En Argentina, el incremento en el precio de los alimentos continúa su tendencia alcista, contrastando fuertemente con una marcada reducción en su consumo debido a la erosión del poder adquisitivo de las familias. Según datos recientes de la consultora EcoGo, los alimentos registraron un aumento del 1,1% en su precio en la tercera semana de septiembre, con una proyección de inflación para el mes en torno al 3,7% según Equilibra.
Este ajuste en los precios, aunque moderado, no se refleja en un aumento del consumo. Por el contrario, se observa una reducción significativa en la adquisición de productos básicos como los alimentos, lo que se atribuye a las políticas económicas actuales que profundizan la pobreza y la indigencia.
EcoGo señala que productos específicos como las carnes y las frutas experimentaron aumentos notables durante el mismo período. La carne de pollo lideró con un aumento del 4,2%, seguido por cortes selectos de carne vacuna y un salto del 7,5% en el precio de los cítricos al cierre de su temporada.
La disparidad en los precios de los alimentos en comparación con otras regiones es considerable, especialmente en comparación con la Ciudad Autónoma de Buenos Aires y el Gran Buenos Aires, donde los aumentos han sido menos pronunciados.
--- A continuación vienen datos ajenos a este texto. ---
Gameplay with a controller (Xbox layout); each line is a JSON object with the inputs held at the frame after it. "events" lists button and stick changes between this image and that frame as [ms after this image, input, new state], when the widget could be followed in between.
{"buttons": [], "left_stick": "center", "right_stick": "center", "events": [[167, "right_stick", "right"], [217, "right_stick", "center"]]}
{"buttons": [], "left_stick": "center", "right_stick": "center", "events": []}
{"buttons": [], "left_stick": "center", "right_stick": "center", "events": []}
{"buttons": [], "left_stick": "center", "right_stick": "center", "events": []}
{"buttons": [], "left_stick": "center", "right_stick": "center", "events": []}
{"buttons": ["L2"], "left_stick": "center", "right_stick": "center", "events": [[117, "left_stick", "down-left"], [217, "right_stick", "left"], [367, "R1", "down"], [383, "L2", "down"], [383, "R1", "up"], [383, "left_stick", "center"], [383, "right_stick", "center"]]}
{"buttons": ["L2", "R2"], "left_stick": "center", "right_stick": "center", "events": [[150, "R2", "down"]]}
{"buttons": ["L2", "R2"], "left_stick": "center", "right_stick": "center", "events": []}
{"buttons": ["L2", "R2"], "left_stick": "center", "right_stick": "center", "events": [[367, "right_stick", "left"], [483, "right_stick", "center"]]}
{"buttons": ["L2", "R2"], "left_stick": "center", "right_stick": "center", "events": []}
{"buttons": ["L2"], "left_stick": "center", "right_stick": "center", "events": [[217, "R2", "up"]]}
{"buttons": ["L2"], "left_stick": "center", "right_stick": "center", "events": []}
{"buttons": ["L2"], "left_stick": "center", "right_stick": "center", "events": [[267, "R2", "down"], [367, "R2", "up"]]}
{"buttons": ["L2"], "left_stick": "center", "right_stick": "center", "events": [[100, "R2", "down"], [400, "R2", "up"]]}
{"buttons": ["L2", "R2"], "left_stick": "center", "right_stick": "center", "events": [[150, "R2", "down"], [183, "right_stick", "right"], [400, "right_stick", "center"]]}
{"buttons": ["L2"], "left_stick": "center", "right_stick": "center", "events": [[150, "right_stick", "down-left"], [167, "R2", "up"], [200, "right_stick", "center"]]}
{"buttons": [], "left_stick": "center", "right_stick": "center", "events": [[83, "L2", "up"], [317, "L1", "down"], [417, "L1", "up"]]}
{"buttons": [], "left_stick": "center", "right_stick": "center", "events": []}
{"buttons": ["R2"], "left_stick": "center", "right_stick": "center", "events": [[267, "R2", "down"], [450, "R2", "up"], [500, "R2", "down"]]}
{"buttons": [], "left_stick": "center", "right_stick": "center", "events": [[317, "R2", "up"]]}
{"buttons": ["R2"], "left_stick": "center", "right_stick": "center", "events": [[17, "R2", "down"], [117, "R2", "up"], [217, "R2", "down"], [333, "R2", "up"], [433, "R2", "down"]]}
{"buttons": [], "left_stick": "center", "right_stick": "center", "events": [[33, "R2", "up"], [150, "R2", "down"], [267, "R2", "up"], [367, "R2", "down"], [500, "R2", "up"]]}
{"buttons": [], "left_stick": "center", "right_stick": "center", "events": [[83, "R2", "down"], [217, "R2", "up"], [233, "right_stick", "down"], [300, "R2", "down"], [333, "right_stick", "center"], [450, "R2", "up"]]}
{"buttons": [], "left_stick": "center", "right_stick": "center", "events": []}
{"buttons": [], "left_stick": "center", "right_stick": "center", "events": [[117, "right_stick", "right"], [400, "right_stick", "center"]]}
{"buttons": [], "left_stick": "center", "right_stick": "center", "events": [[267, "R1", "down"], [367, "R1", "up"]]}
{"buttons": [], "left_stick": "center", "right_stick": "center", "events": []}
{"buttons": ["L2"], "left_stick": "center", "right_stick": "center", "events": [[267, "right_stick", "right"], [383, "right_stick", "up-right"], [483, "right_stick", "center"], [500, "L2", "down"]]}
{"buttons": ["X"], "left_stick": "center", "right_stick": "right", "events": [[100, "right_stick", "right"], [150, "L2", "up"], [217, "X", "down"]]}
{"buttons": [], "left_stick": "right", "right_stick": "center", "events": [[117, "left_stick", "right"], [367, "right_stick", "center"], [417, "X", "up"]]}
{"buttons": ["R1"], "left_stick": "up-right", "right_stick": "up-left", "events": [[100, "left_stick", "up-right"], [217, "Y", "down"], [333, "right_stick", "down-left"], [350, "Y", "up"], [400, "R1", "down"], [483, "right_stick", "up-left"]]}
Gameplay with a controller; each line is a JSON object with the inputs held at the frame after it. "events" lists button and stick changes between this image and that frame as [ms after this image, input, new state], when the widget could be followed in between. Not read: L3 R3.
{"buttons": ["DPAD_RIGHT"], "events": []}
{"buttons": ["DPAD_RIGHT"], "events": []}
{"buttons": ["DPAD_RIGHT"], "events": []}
Esta situación se agrava por un contexto de retraso cambiario que ha exacerbado la inflación local en productos básicos.
Leonardo Claps, economista y especialista en mercados ganaderos del INTA EEA Bariloche, atribuye la escalada de precios principalmente a la escasez de oferta en la región y el aumento en los costos de producción, que incluyen insumos básicos como el maíz y los combustibles. Claps advierte que, si bien los precios altos pueden ser insostenibles para los consumidores, no hay señales de que vayan a disminuir pronto.
El efecto combinado de la inflación y el alto costo de vida ha llevado a las familias a reducir no solo el consumo de alimentos, sino también de otros productos esenciales. Según la consultora Scentia, el consumo en supermercados ha caído drásticamente, con una reducción del 14% en alimentos y hasta un 25,3% en bebidas sin alcohol.
Este panorama desolador refleja una realidad más amplia en la que la capacidad de compra de los neuquinos está siendo severamente afectada, lo que pone de manifiesto la urgencia de medidas efectivas para mitigar la inflación y mejorar el poder adquisitivo en la región.